= Tom Kingsbury =

American business executive

Thomas A. Kingsbury (born 1952) is an American businessman and executive. He is a former Chief Executive Officer at Burlington Stores, Inc. and Kohl's.

== Early and personal life ==
Kingsbury obtained his bachelor's degree from the University of Wisconsin-Madison.
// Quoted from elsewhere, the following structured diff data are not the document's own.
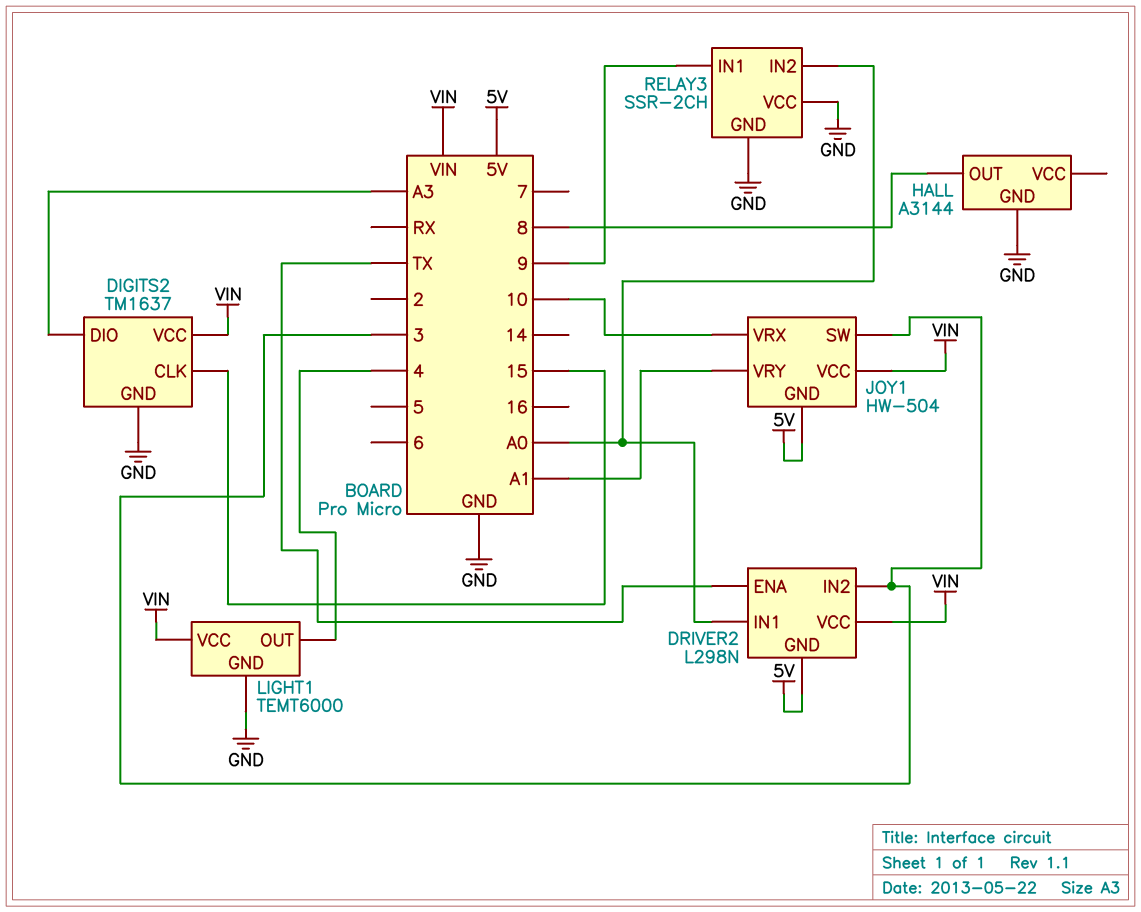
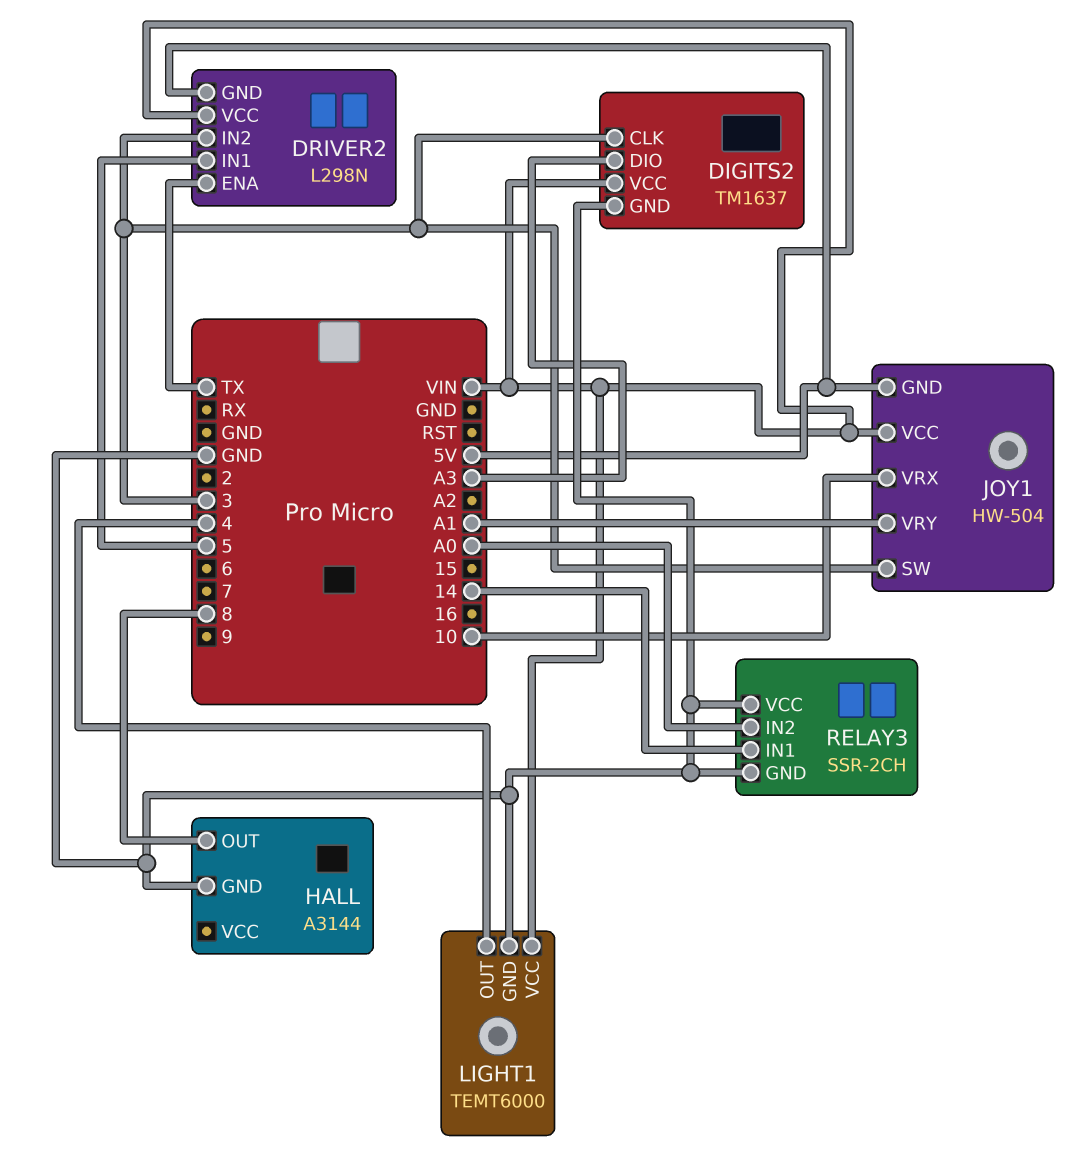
DIGITS2 pin CLK: 15 -> 3
DRIVER2 pin IN1: A0 -> 5
RELAY3 pin IN1: 9 -> 14

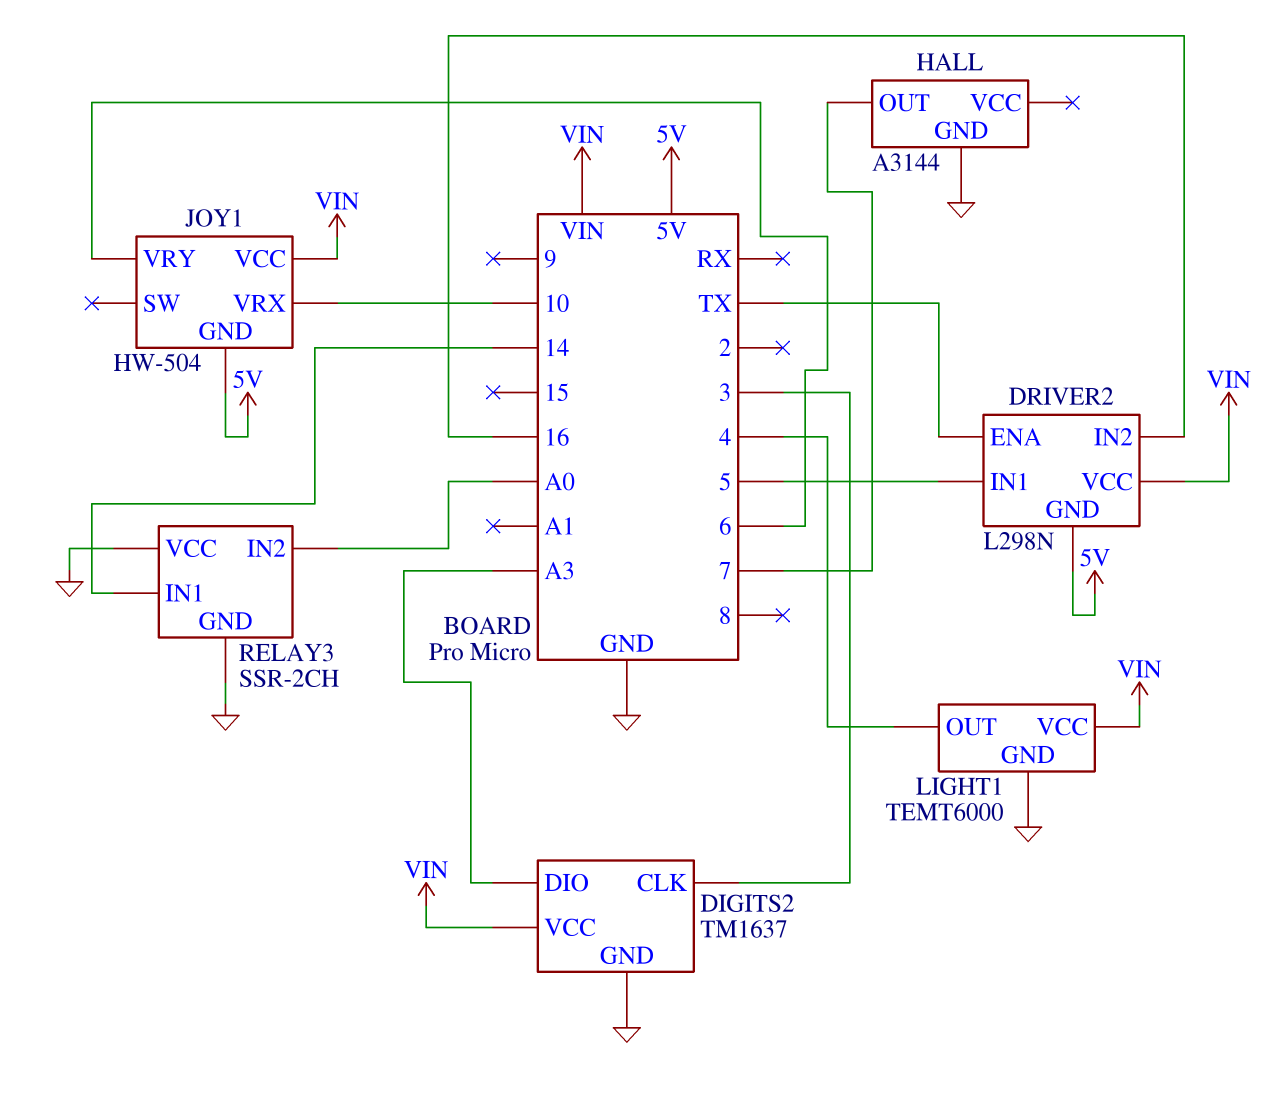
DRIVER2 pin IN2: 3 -> 16
HALL pin OUT: 8 -> 7
JOY1 pin SW: 3 -> none
JOY1 pin VRY: A1 -> 6

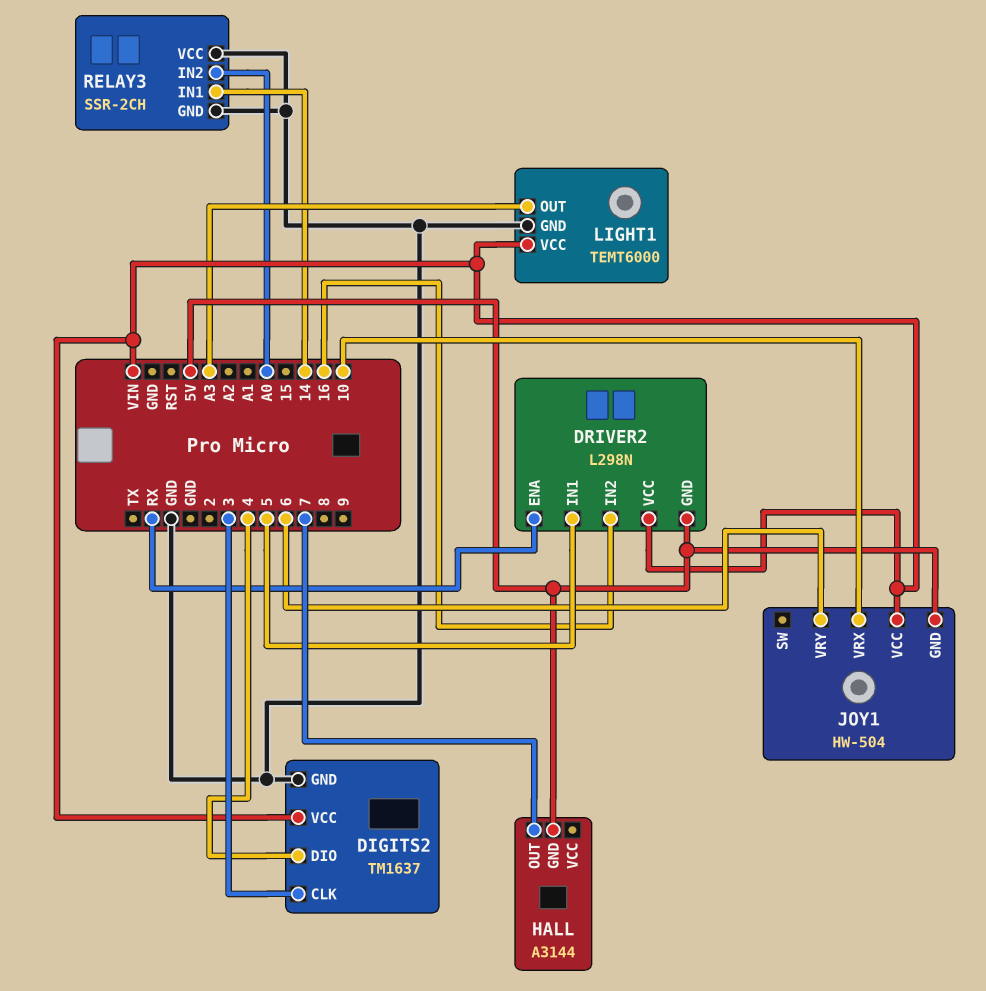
DIGITS2 pin DIO: A3 -> 4
DRIVER2 pin ENA: TX -> RX
HALL pin GND: GND -> 5V
LIGHT1 pin OUT: 4 -> A3

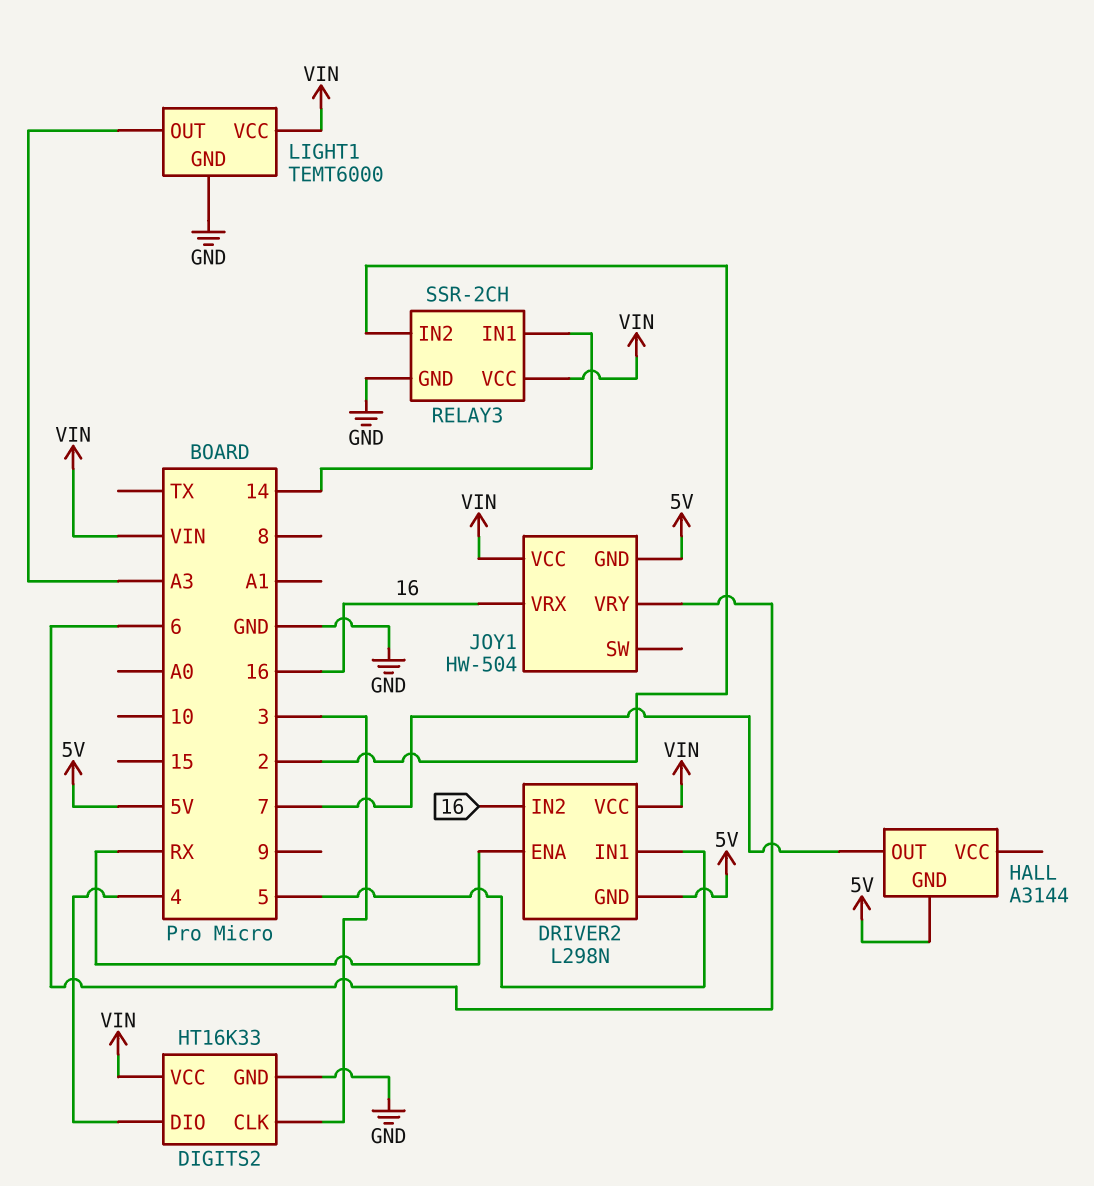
DIGITS2: TM1637 -> HT16K33
JOY1 pin VRX: 10 -> 16
RELAY3 pin IN2: A0 -> 2
RELAY3 pin VCC: GND -> VIN

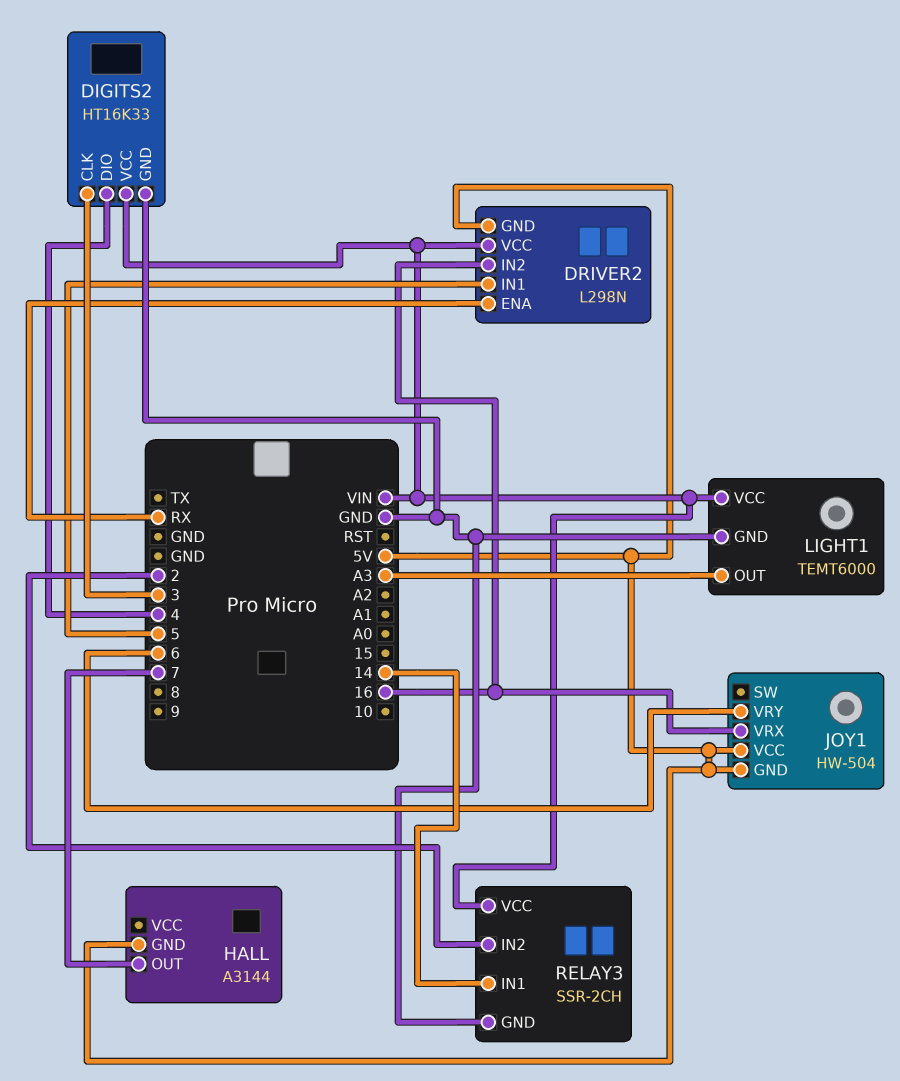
JOY1 pin VCC: VIN -> 5V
His daughter is journalist Kathleen Kingsbury.

== Career ==
Kingsbury was Chief Executive Officer and President of Burlington Stores, Inc. from 2008 to 2018. Kingsbury was appointed Chairman of the Board of Burlington Stores, Inc. in May 2014. Prior to joining Burlington Stores, Inc., he served as Senior Executive Vice President- Information Services, E- Commerce, Marketing and Business Development of Kohl's Corporation from August 2006 to December 2008. Kingsbury had also served in various management positions with The May Department Stores Company, an operator of department store chains, commencing in 1976 and as President and Chief Executive Officer of the Filene's division since February 2000.

In Dec. 2022, Kingsbury, who had been on the Kohl's board since 2021, was appointed interim CEO, before taking over permanently in 2023. In January 2025, Kingsbury stepped down as CEO of Kohl's, but retained in an executive advisory role for new CEO Ashley Buchanan. He was on the Kohl's Board until his retirement in May 2025.